Classification of anorectal malformations—initial approach, diagnostic tests, and colostomy

D B Shaul, E A Harrison
Seminars in Pediatric Surgery 1997, 6 (4): 187-95
The optimal surgical care of patients with imperforate anus begins with appropriate decision making in the critical newborn period. In most cases the decision to create a colostomy should be delayed until the infant is 18 to 24 hours old. Except in cases of a rectoperineal fistula, most neonates are best treated with a completely divided left-lower-quadrant colostomy between the descending and sigmoid colons. Female patients with cloacal anomalies must be recognized at birth so that all urgent urologic evaluations can be performed. Hydrocolpos and obstructive uropathy are common in these neonates and warrant urgent decompression of the urinary tract with a vaginostomy and/or vesicostomy as well as a colostomy. Renal ultrasonography and voiding cystourethrography are mandatory for all patients regardless of the height of the defect. It is critical to discover the important precursors to renal insufficiency including renal agenesis, renal dysplasia, and vesicoureteral reflux in the neonate. The presence of these anomalies mandates early consultation with a pediatric urologist because the morbidity and mortality of these lesions often exceed those of the imperforate anus. Spinal cord anomalies are common and can be found even in patients who have normal plain films and low defects.

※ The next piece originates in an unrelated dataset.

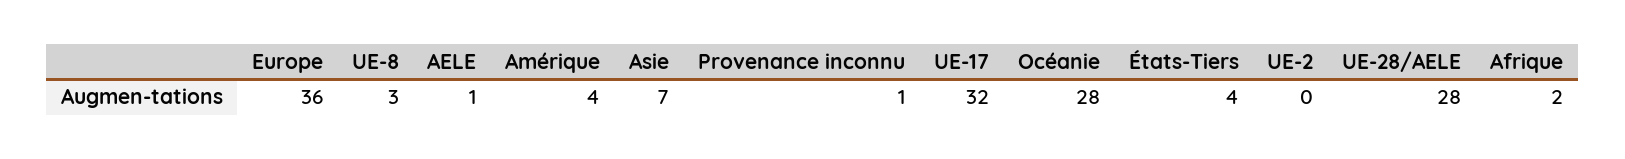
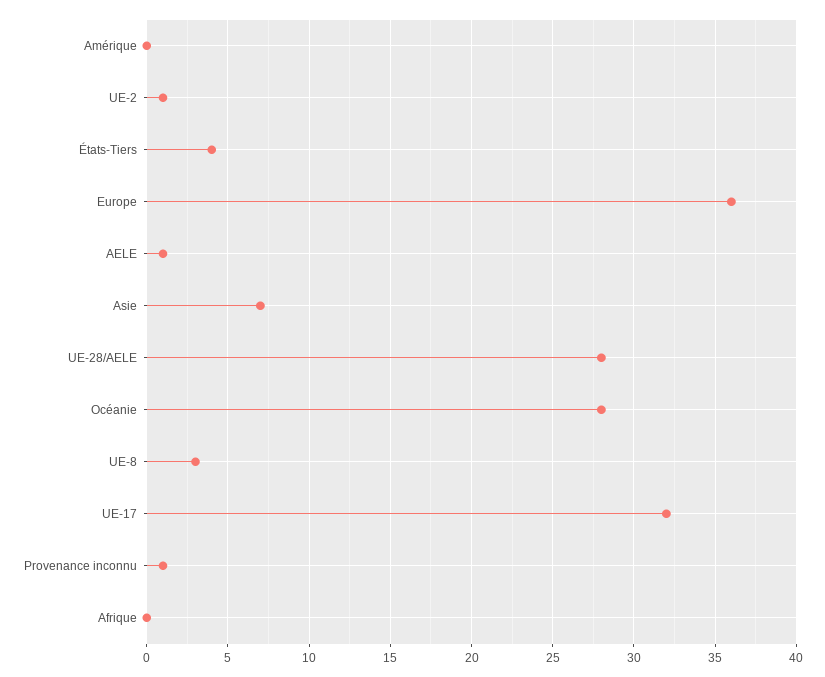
Amérique: 4 -> 0
UE-2: 0 -> 1
Afrique: 2 -> 0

Spinal ultrasonography or magnetic resonance imaging should be performed in all neonates to rule out occult spinal pathology such as tethered cord or lipoma of the cord. Efficacious and cost-effective care of patients with imperforate anus begins with a carefully thought out plan in the neonate. Optimal execution of the evaluation and surgical treatment at this phase sets the stage for the best possible outcome later in life.